Still, because of this tendency to break the natural law, human beings are in debt to God, Knutzen continues, and because their whole existence depends on God, this debt is infinitely great. In fact, it is so great that nothing that human beings could by themselves do would ever be enough for cancelling this debt – not even if they would conduct the rest of their lives according to the tenets of natural law. Because God is also just and must require some sort of recompensation for the sins of human beings, an infinite punishment should be in store for all human beings.

Knutzen thinks that this problem of the infinite guilt of human beings should be the basis of all true religion – a religion that would just repeat all that natural law has to say would be completely futile.

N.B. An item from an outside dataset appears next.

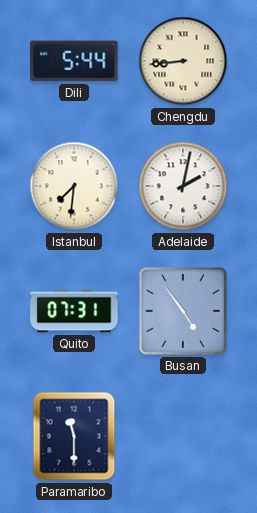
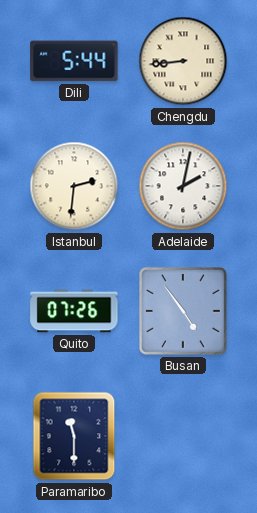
Istanbul: 7:31 -> 2:31
Quito: 07:31 -> 07:26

He is also convinced that in addition to Christianity no other religion in the world tackles this question (admittedly, he has only limited information on these other religions). Since Christianity is the only answer given to the problem of infinite guilt – in effect, the answer is that a) God has many aspects and that b) in one aspect he took the shape of a human being and by his death paid the infinite debt – it must be the true religion, just as long as we know that this dying person was truly divine (this is supposed to be proven by the second step, since resurrection is for Knutzen a clear sign of divine power).

Although Knutzen's proof is clearly full of holes, it does address an important issue – that people do have the feeling that they have something to pay for – and recognises that this feeling is a basis of lot of religious sentiments. Indeed, we might be able to draw a clear line from Knutzen's proof to the romantic idea of an alienation of human beings.